(Page segmentation data)
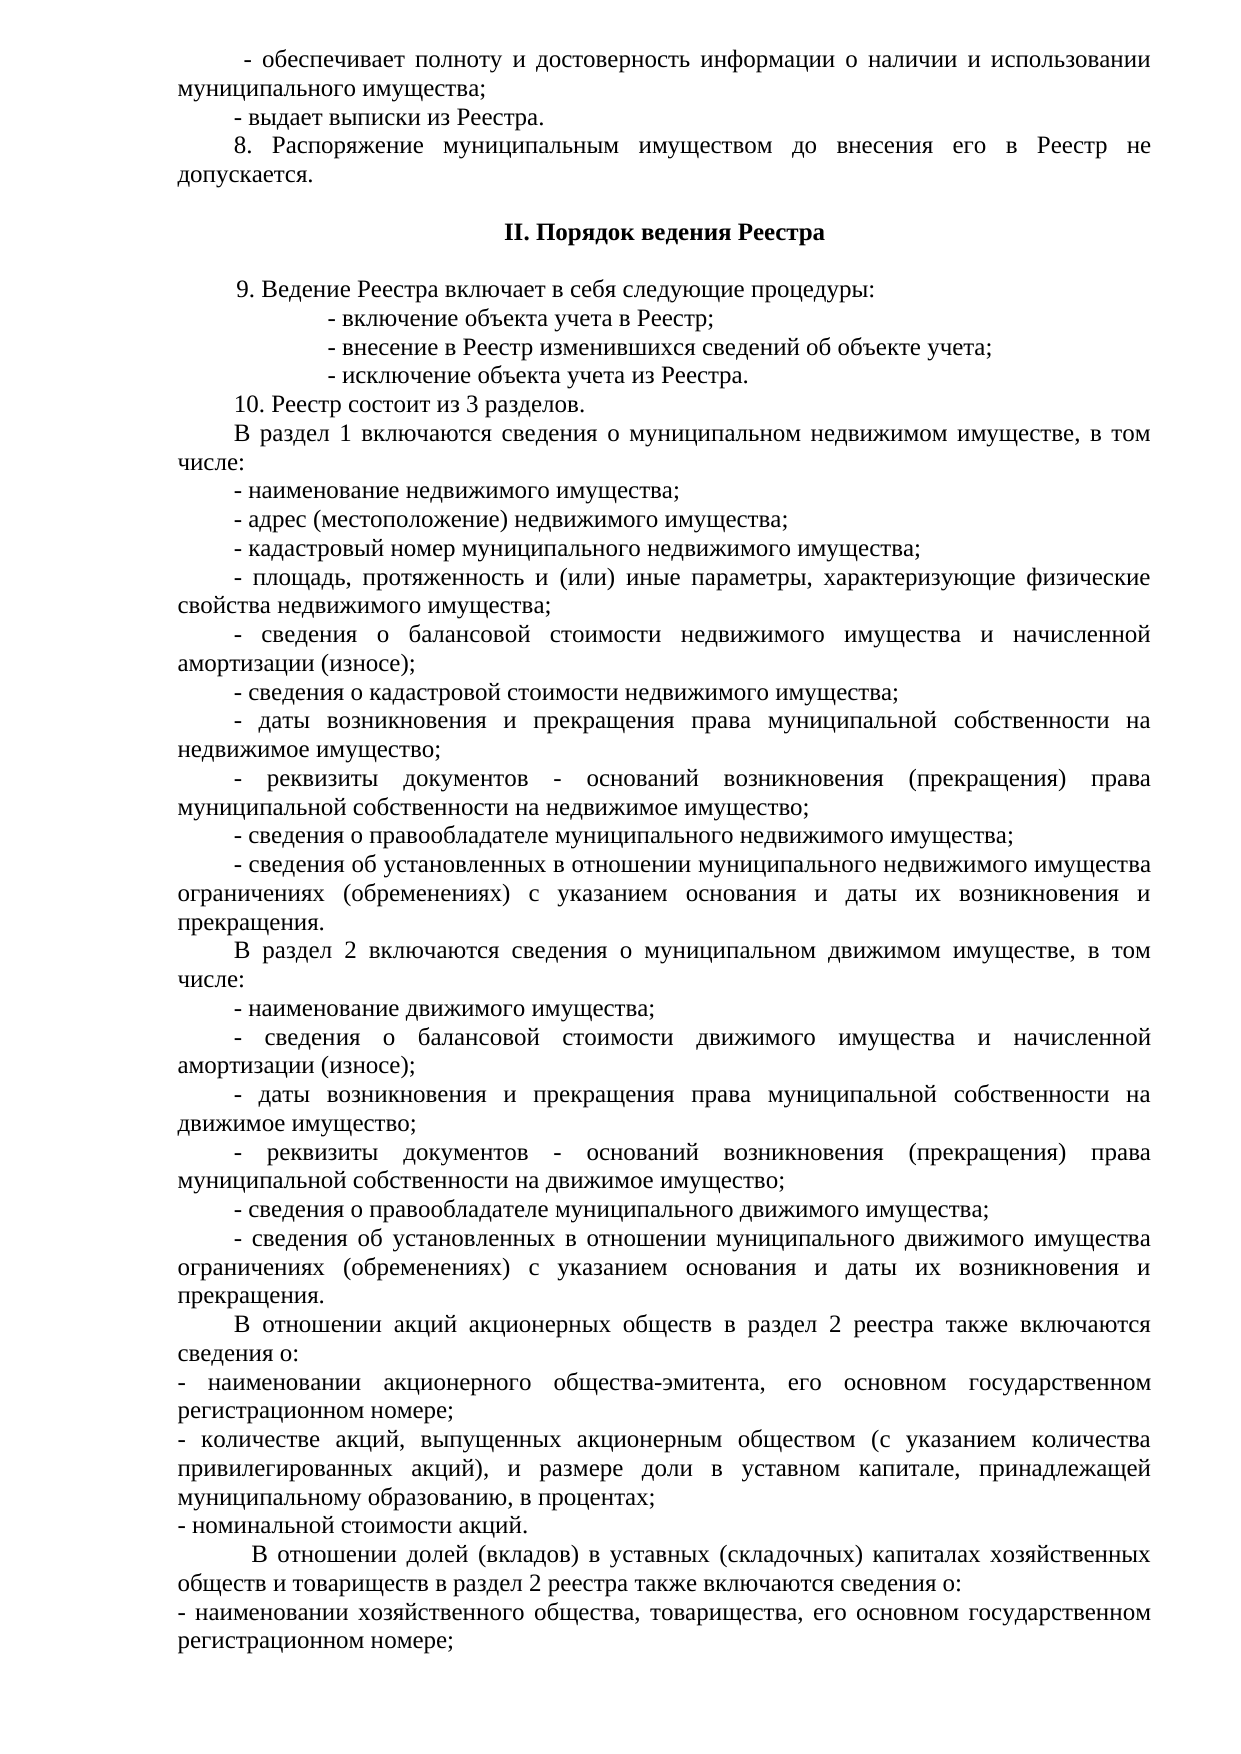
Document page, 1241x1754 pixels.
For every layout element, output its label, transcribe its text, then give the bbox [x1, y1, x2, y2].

text - номинальной стоимости акций. [177, 1511, 1152, 1539]
text - сведения об установленных в отношении муниципального недвижимого имущества ограничениях (обременениях) с указанием основания и даты их возникновения и прекращения. [177, 849, 1152, 936]
text - наименовании акционерного общества-эмитента, его основном государственном регистрационном номере; [177, 1367, 1152, 1424]
text - обеспечивает полноту и достоверность информации о наличии и использовании муниципального имущества; [177, 44, 1152, 102]
text - количестве акций, выпущенных акционерным обществом (с указанием количества привилегированных акций), и размере доли в уставном капитале, принадлежащей муниципальному образованию, в процентах; [177, 1424, 1152, 1511]
text - наименовании хозяйственного общества, товарищества, его основном государственном регистрационном номере; [177, 1597, 1152, 1654]
text - реквизиты документов - оснований возникновения (прекращения) права муниципальной собственности на движимое имущество; [177, 1137, 1152, 1194]
text - кадастровый номер муниципального недвижимого имущества; [177, 533, 1152, 562]
text - площадь, протяженность и (или) иные параметры, характеризующие физические свойства недвижимого имущества; [177, 562, 1152, 619]
text 10. Реестр состоит из 3 разделов. [177, 389, 1152, 418]
text - адрес (местоположение) недвижимого имущества; [177, 504, 1152, 533]
text - включение объекта учета в Реестр; [252, 303, 1152, 332]
text В отношении долей (вкладов) в уставных (складочных) капиталах хозяйственных обществ и товариществ в раздел 2 реестра также включаются сведения о: [177, 1539, 1152, 1597]
text - наименование движимого имущества; [177, 993, 1152, 1022]
text - сведения о балансовой стоимости недвижимого имущества и начисленной амортизации (износе); [177, 619, 1152, 677]
text В отношении акций акционерных обществ в раздел 2 реестра также включаются сведения о: [177, 1309, 1152, 1367]
text 8. Распоряжение муниципальным имуществом до внесения его в Реестр не допускается. [177, 131, 1152, 188]
text В раздел 1 включаются сведения о муниципальном недвижимом имуществе, в том числе: [177, 418, 1152, 476]
text - наименование недвижимого имущества; [177, 476, 1152, 504]
text - выдает выписки из Реестра. [177, 102, 1152, 131]
text - сведения о кадастровой стоимости недвижимого имущества; [177, 677, 1152, 706]
text - исключение объекта учета из Реестра. [252, 361, 1152, 389]
text II. Порядок ведения Реестра [177, 217, 1152, 246]
text 9. Ведение Реестра включает в себя следующие процедуры: [177, 274, 1152, 303]
text - сведения о балансовой стоимости движимого имущества и начисленной амортизации (износе); [177, 1022, 1152, 1079]
text В раздел 2 включаются сведения о муниципальном движимом имуществе, в том числе: [177, 936, 1152, 993]
text - сведения об установленных в отношении муниципального движимого имущества ограничениях (обременениях) с указанием основания и даты их возникновения и прекращения. [177, 1223, 1152, 1309]
text - сведения о правообладателе муниципального недвижимого имущества; [177, 821, 1152, 849]
text - даты возникновения и прекращения права муниципальной собственности на недвижимое имущество; [177, 706, 1152, 763]
text - внесение в Реестр изменившихся сведений об объекте учета; [252, 332, 1152, 361]
text - даты возникновения и прекращения права муниципальной собственности на движимое имущество; [177, 1079, 1152, 1137]
text - сведения о правообладателе муниципального движимого имущества; [177, 1194, 1152, 1223]
text - реквизиты документов - оснований возникновения (прекращения) права муниципальной собственности на недвижимое имущество; [177, 763, 1152, 821]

* [PROBLEM DESCRIPTION]:
Set aside each line above that includes the string "начисленной" and report it.

* [THE ANSWER]:
text - сведения о балансовой стоимости недвижимого имущества и начисленной амортизации (износе); [177, 619, 1152, 677]
text - сведения о балансовой стоимости движимого имущества и начисленной амортизации (износе); [177, 1022, 1152, 1079]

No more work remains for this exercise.